Book Review: Anna and the French Kiss


Before anything else, it is important to know that the title does not do the book any justice. So if you can get past judging a book by its cover or its title, you may be able to see that the story is not as shallow as it may seem.

Of course, it is exactly what you envision in a teenage romance. A stereotypical situation where girl falls in love with boy and has a happily ever after, but you should be able to forgive the corniness of it once you understand its true essence. It is just a feel-good book. And as much as I love all of my dramas and tragedies, a good uplifting book is necessary every once in a while.

It follows Anna Oliphant, a high school senior and avid film fanatic, during her senior year at the School of America in Paris. She meets an eclectic group of friends and instantly hits if off with Etienne St. Clair, the unbelievably charismatic and all around well-liked, golden boy of the campus. Through a series of life-changing events that happen in the book, they end up growing closer, making the definition of their relationship more and more unclear. Anna then has to decide if her one year in Paris was going to be a year wasted, or if it could turn into something more for her future.

Though each character comes from a background of privilege and rich parents, you realize that they deal with problems with their families, relationships, and futures just like any other teenagers—they just live in a much better city and go to a much better school. Perkins’s incorporation of Paris, the city of light and love itself,  is so vivid and lively that it makes you envy the characters because while they are surrounded by beautiful scenery and have the most amazing experiences, you are still stuck at home reading about it.

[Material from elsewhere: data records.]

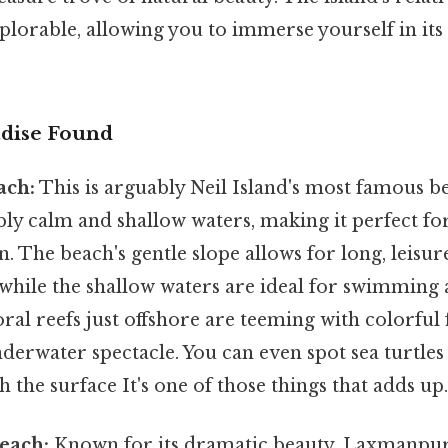
xplorable, allowing you to immerse yourself in its
adise Found
ach:
This is arguably Neil Island's most famous 
ibly calm and shallow waters, making it perfect fo
. The beach's gentle slope allows for long, leisur
 while the shallow waters are ideal for swimming 
ral reefs just offshore are teeming with colorful f
derwater spectacle. You can even spot sea turtles
 the surface It's one of those things that adds up.
each:
Known for its dramatic beauty, Laxmanpur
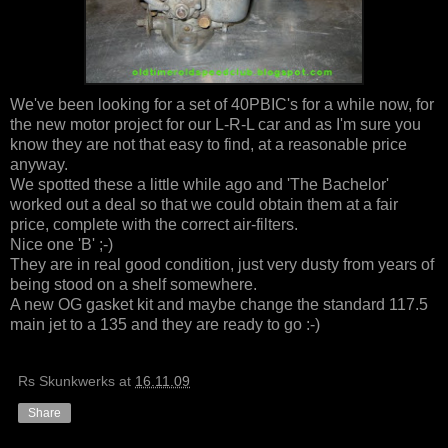
We've been looking for a set of 40PBIC's for a while now, for
the new motor project for our L-R-L car and as I'm sure you
know they are not that easy to find, at a reasonable price
anyway.
We spotted these a little while ago and 'The Bachelor'
worked out a deal so that we could obtain them at a fair
price, complete with the correct air-filters.
Nice one 'B' ;-)
They are in real good condition, just very dusty from years of
being stood on a shelf somewhere.
A new OG gasket kit and maybe change the standard 117.5
main jet to a 135 and they are ready to go :-)
Rs Skunkwerks
at
16.11.09
Share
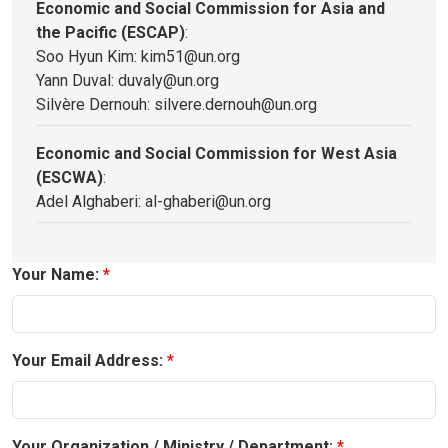
Economic and Social Commission for Asia and
the Pacific (ESCAP)
:
Soo Hyun Kim: kim51@un.org
Yann Duval: duvaly@un.org
Silvère Dernouh: silvere.dernouh@un.org
Economic and Social Commission for West Asia
(ESCWA)
:
Adel Alghaberi: al-ghaberi@un.org
Your Name:
Your Email Address:
Your Organization / Ministry / Department:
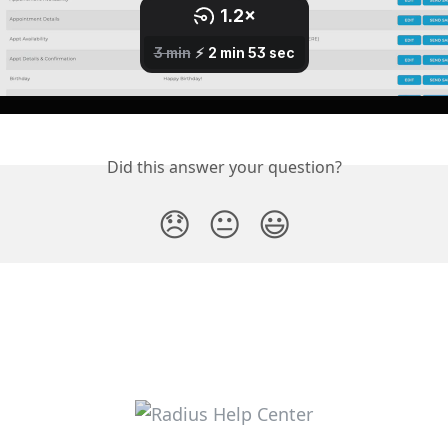
Did this answer your question?
😞
😐
😃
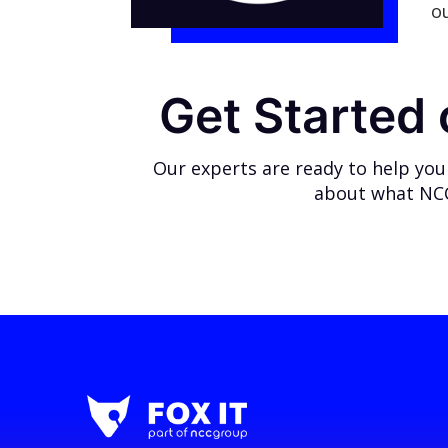
o
Get Started
Our experts are ready to help you
about what NCC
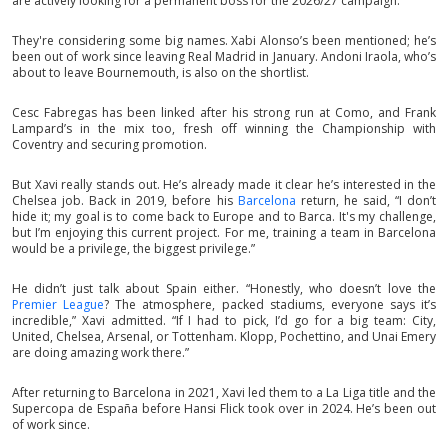
are actively looking for a permanent boss for the 2026/27 campaign.
They're considering some big names. Xabi Alonso’s been mentioned; he’s
been out of work since leaving Real Madrid in January. Andoni Iraola, who’s
about to leave Bournemouth, is also on the shortlist.
Cesc Fabregas has been linked after his strong run at Como, and Frank
Lampard’s in the mix too, fresh off winning the Championship with
Coventry and securing promotion.
But Xavi really stands out. He’s already made it clear he’s interested in the
Chelsea job. Back in 2019, before his
Barcelona
return, he said, “I don’t
hide it; my goal is to come back to Europe and to Barca. It's my challenge,
but I’m enjoying this current project. For me, training a team in Barcelona
would be a privilege, the biggest privilege.”
He didn’t just talk about Spain either. “Honestly, who doesn’t love the
Premier League
? The atmosphere, packed stadiums, everyone says it’s
incredible,” Xavi admitted. “If I had to pick, I’d go for a big team: City,
United, Chelsea, Arsenal, or Tottenham. Klopp, Pochettino, and Unai Emery
are doing amazing work there.”
After returning to Barcelona in 2021, Xavi led them to a La Liga title and the
Supercopa de España before Hansi Flick took over in 2024. He’s been out
of work since.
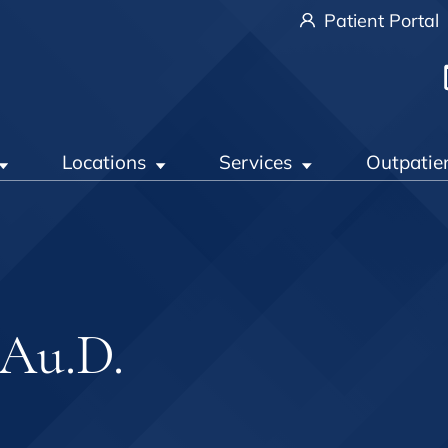
Patient Portal
Locations
Services
Outpatie
 Au.D.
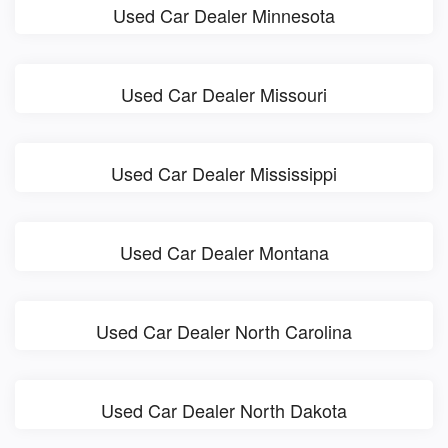
Used Car Dealer Minnesota
Used Car Dealer Missouri
Used Car Dealer Mississippi
Used Car Dealer Montana
Used Car Dealer North Carolina
Used Car Dealer North Dakota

The dynamic of all of the characters with all of their sarcastic remarks and banter, make them loveable, and leave you wanting more. Luckily for you, Perkins has also written two companion novels, “Lola and the Boy Next Door” and “Isla and the Happily Ever After”, where some of the major characters make cameos. If you are looking for a deep, philosophical, life-changing book, this is probably not the book for you. However, if you just want a light, easy read to give you a little pick-me-up, “Anna and the French Kiss” would do it.